John points to a plastic model figure."At first the body muscles relax but soon stiffen up again from the face to the entire body. (The stiffening) can stay 2-3 days depending on the surrounding temperature, before softening again resulting in muscle fibers decomposing."

"The body putrefies starting from the lower abdomen with a visible greenish discolouration in the skin and soon, the body and face swell up entirely."

I try not to imagine how gruesome this could be. "The bacteria in intestines produces gases that bloat the body as well as the tongue and eyes. It also pushes the intestines out through the rectum."

Embalming thus becomes essential especially for Chinese funerals where bodies may be kept in wake from 3 to 7 days. In cases of a sudden death, like an accident, the body needs to be embalmed before being transporting back to the person's original home ground to be buried.

As only relative and trainees are only allowed to watch the embalming process, John shows me the room where he works. Inside is a big steel table and drainage-pipes.


I begin having cold-feet and the strong chemical stench was overwhelming.

John continues, "The head of the corpse will be elevated to prevent discolouring of the neck and face. We have to make the corpse look as real as if it is sleeping."

Since most viewings are only partial; from the waist up, most embalmers will concentrate on the face and hands.

"Some embalmers will stuff cotton pads into cheeks to make the face look fuller. Or they slide plastic eye caps under the eye lids to reshape sunken eyes. Superglue is used to shut the eye lids and lips."

John proudly shows me some items in his embalming kit such as canula tubes (for transferring embalming fluid), needles, special reconstruction waxes, gloves, tissue scissors, etc.


John tells me that there are several methods of embalming, but the most commonly used is arterial embalming where preservatives are injected into the blood vessels.

In fact, a professional embalmer would classify the bodies once they come in to help them determine how to prepare them. For example, a body with advanced stages of putrefaction or gangrene may require more embalming fluid; and of course this will influence the fee charged too.

"Firstly, the embalmer will dress the body in plastic clothing. Then a drainage tube is inserted to the axilary artery and vein to remove blood."

John pointed to some chemicals displayed at the side. "A long, hollow needle attached to a tube is inserted into the abdomen to puncture the colon to release gas. Then it will pass through the diaphragm to the heart to drain blood. Lastly, embalming fluid is inserted."

Later as the tube penetrates the heart, the body may lunge forward, thus a lot of confidence is required!

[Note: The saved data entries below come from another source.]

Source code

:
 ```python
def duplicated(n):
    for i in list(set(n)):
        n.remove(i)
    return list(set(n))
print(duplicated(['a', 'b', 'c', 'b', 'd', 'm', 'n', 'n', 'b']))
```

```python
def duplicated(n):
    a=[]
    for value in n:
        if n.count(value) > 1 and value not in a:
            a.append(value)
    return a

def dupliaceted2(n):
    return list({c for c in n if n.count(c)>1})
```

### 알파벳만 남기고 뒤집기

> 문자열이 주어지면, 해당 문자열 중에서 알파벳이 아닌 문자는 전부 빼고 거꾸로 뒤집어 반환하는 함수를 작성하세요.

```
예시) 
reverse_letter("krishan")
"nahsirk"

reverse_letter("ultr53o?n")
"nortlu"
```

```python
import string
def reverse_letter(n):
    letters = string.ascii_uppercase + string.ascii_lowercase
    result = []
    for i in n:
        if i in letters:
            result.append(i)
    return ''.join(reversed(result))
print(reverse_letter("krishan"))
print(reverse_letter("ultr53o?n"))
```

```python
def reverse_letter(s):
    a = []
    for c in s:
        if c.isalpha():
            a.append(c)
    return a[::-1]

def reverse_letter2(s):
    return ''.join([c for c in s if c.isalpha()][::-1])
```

A decision is made about where to inject the embalming fluid as different places are selected for different purposes, according to different body types. At the end of the process, any holes made by the penetration of the tube will be sewn shut or closed with "trocar buttons" that resembles plastic screws.


When the procedure is done, the body is dressed and positioned to look peaceful. John does not do make up but hands this task over to an artist. The body will go through a grooming process. The hair will be washed & styled while the face skillfully toned with matching power and cosmetics.

To prevent the body from looking flat, the coffin may contain a raised bed that tilts slightly or cloth may be used to prop up the back. Fingers may be glued together around the abdomen area as a pose. As the coffin lid closes, the body is now ready for viewing.

* Name of the embalmer has been changed and his company not mentioned in the interests of privacy.